Prince George’s County Man Sentenced to Seven Years in Federal Prison for a Heroin Distribution Conspiracy Conducted Over the Dark Web
Greenbelt, Md., – U.S. District Judge George J. Hazel sentenced Russell Ramseur, age 44, of Largo, Maryland, to seven years in federal prison, followed by five years of supervised release, for conspiracy to distribute and possess with intent to distribute at least one kilogram of heroin and for possession with intent to distribute heroin.
The sentence was announced by Jarod Forget, Special Agent in Charge of the DEA Washington Division; Acting United States Attorney for the District of Maryland Erek L. Barron; Special Agent in Charge Thomas J. Sobocinski of the Federal Bureau of Investigation, Baltimore Field Office; and Postal Inspector in Charge Daniel A. Adame of the U.S. Postal Inspection Service - Washington Division.
According to Ramseur’s plea agreement, from at least April 2014 through December 2015, Ramseur was registered as a vendor on a Darknet marketplace where he advertised the sale of heroin to the general public under the username "BESTMAN365." On the Darknet marketplace, Ramseur accepted orders for heroin and received payments from customers in Bitcoin.
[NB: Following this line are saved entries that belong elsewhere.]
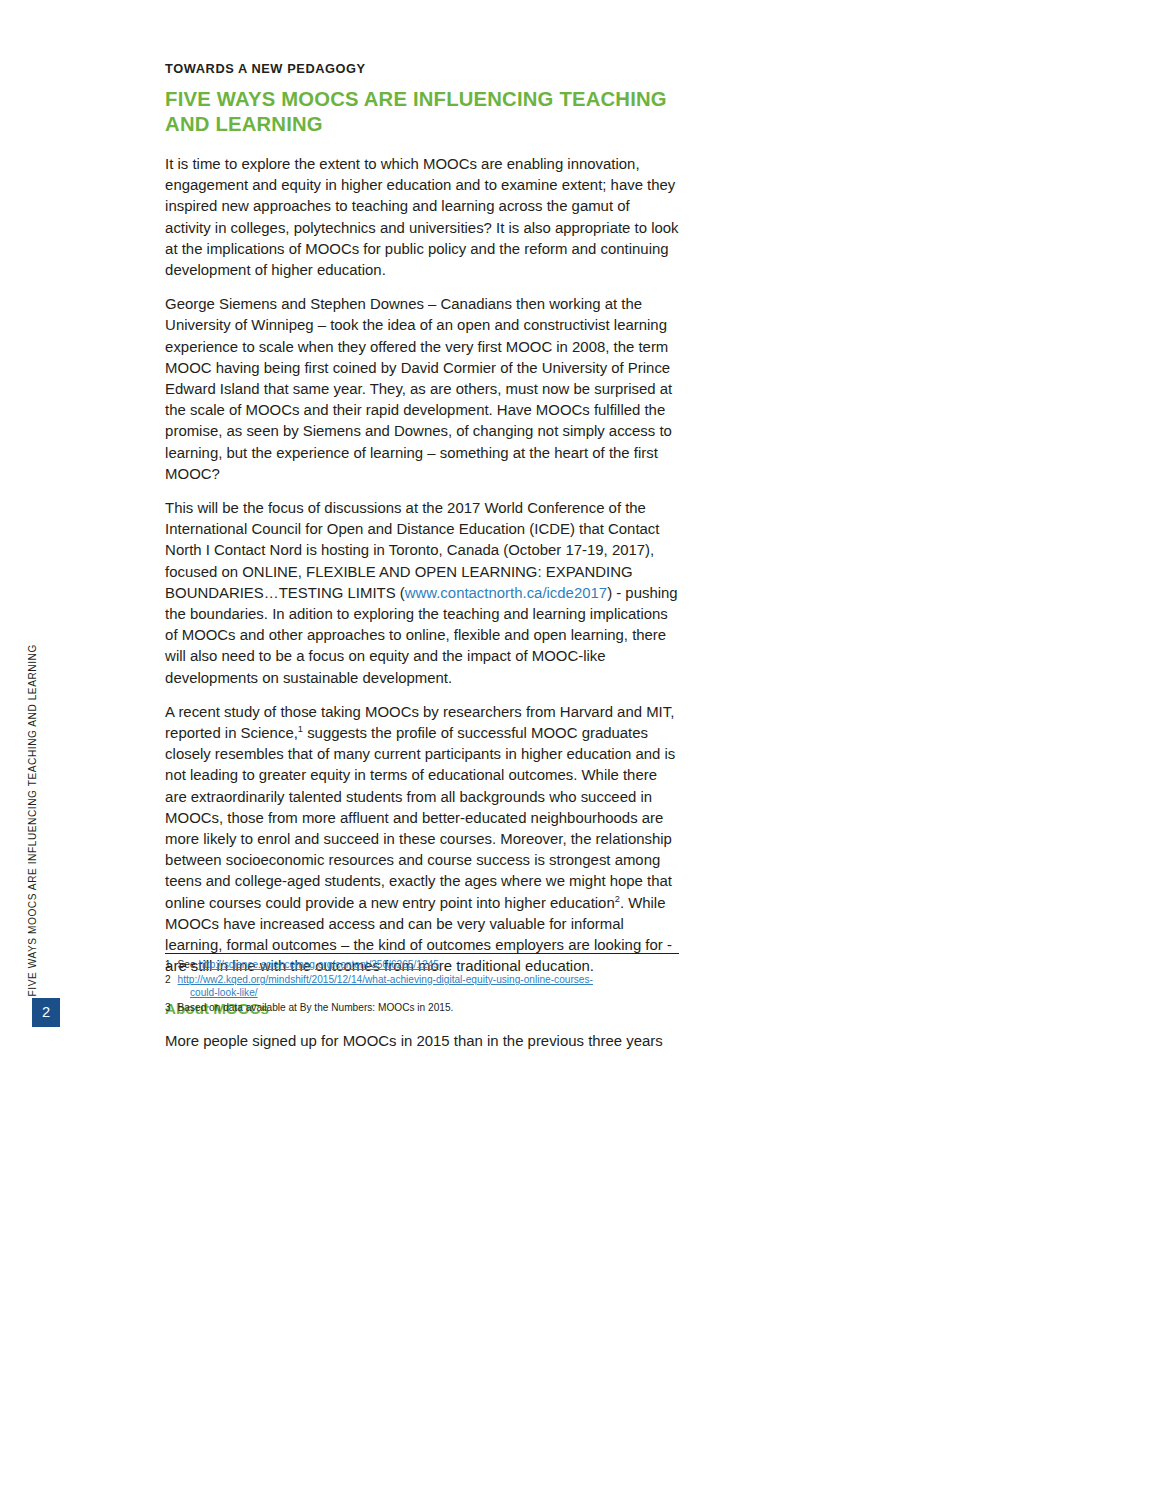Five ways MOOCs are influencing teaching and learning
2
Towards a new pedagogy
Five ways MOOCs are influencing teaching
and learning
It is time to explore the extent to which MOOCs are enabling innovation, engagement and equity in higher education and to examine extent; have they inspired new approaches to teaching and learning across the gamut of activity in colleges, polytechnics and universities? It is also appropriate to look at the implications of MOOCs for public policy and the reform and continuing development of higher education.
George Siemens and Stephen Downes – Canadians then working at the University of Winnipeg – took the idea of an open and constructivist learning experience to scale when they offered the very first MOOC in 2008, the term MOOC having being first coined by David Cormier of the University of Prince Edward Island that same year. They, as are others, must now be surprised at the scale of MOOCs and their rapid development. Have MOOCs fulfilled the promise, as seen by Siemens and Downes, of changing not simply access to learning, but the experience of learning – something at the heart of the first MOOC?
This will be the focus of discussions at the 2017 World Conference of the International Council for Open and Distance Education (ICDE) that Contact North I Contact Nord is hosting in Toronto, Canada (October 17-19, 2017), focused on ONLINE, FLEXIBLE AND OPEN LEARNING: EXPANDING BOUNDARIES…TESTING LIMITS (www.contactnorth.ca/icde2017) - pushing the boundaries. In adition to exploring the teaching and learning implications of MOOCs and other approaches to online, flexible and open learning, there will also need to be a focus on equity and the impact of MOOC-like developments on sustainable development.
A recent study of those taking MOOCs by researchers from Harvard and MIT, reported in Science,1 suggests the profile of successful MOOC graduates closely resembles that of many current participants in higher education and is not leading to greater equity in terms of educational outcomes. While there are extraordinarily talented students from all backgrounds who succeed in MOOCs, those from more affluent and better-educated neighbourhoods are more likely to enrol and succeed in these courses. Moreover, the relationship between socioeconomic resources and course success is strongest among teens and college-aged students, exactly the ages where we might hope that online courses could provide a new entry point into higher education2. While MOOCs have increased access and can be very valuable for informal learning, formal outcomes – the kind of outcomes employers are looking for - are still in line with the outcomes from more traditional education.
About MOOCs
More people signed up for MOOCs in 2015 than in the previous three years combined. In total, some 35 million registered for a MOOC, with Coursera (https://www.coursera.org/) securing 7 million new registrations in 2015, with this company now occupying some 50% of the MOOC market. FutureLearn (https://www.futurelearn.com/) is now the third largest MOOC provider - they secured growth of 275% in 2015. Around 1,800 new courses were announced in 2015, taking the total number of courses announced since the inception of MOOCs to 4,2003. Over 500 universities and colleges around the world, not to mention other organizations, are now offering MOOCs. edX has more than 90 global partners, including the world’s leading universities, not for profits and
1
See http://science.sciencemag.org/content/350/6265/1245
2
http://ww2.kqed.org/mindshift/2015/12/14/what-achieving-digital-equity-using-online-courses-
could-look-like/
3
Based on data available at By the Numbers: MOOCs in 2015.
Ramseur and his co-conspirators packaged and shipped heroin from Capitol Heights, Maryland, to customers throughout the United States.
Throughout the course of the investigation, law enforcement intercepted or received through the mail at least nine packages containing heroin.
On December 14, 2015, law enforcement executed a federal search warrant at the residence of one of Ramseur's associates in Greenbelt, Maryland. During the search, law enforcement seized $13,000 in cash from a safe, which Ramseur admits was the proceeds of his heroin distribution.
The Darknet marketplace where Ramseur advertised the sale of heroin allowed customers to rate vendors. In 2015, investigators compared listings for heroin by BESTMAN365 with subsequent customer reviews. Based on that comparison and the length of the drug trafficking conspiracy, Ramseur admitted that it was reasonably foreseeable that Ramseur and his co-conspirators distributed between one kilogram and three kilograms of heroin through the Darknet marketplace.
This case was prosecuted utilizing resources from the Dark Market and Digital Currency Crimes (DMDCC) Task Force. The DMDCC Task Force is a joint effort between the DEA, U.S. Attorney’s Office, HSI – Baltimore, the U.S. Secret Service, the U.S. Postal Inspection Service; the Food and Drug Administration, the Internal Revenue Service – Criminal Investigation, the Defense Criminal Investigative Service, the Baltimore Police Department, and the Baltimore County Police Department, targeting the use of darknet marketplaces and digital currencies to facilitate criminal activities. The past several years have witnessed a significant increase in the use of the internet (both the clear net and darknet) and digital currencies to facilitate, for example, the illegal sale and distribution of narcotics and firearms, computer technologies (including hacking tools), and Personal Identifiable Information (PII). In response to this rising threat, the DEA, U.S. Attorney’s Office, HSI, and their partners formed the DMDCC Task Force to facilitate stronger collaboration among law enforcement partners combatting these crimes.
This case is also part of an Organized Crime Drug Enforcement Task Force (OCDETF) investigation.
SAC Forget commended the FBI, USPIS, and the U.S. Attorney's Office of Maryland for their work in the investigation.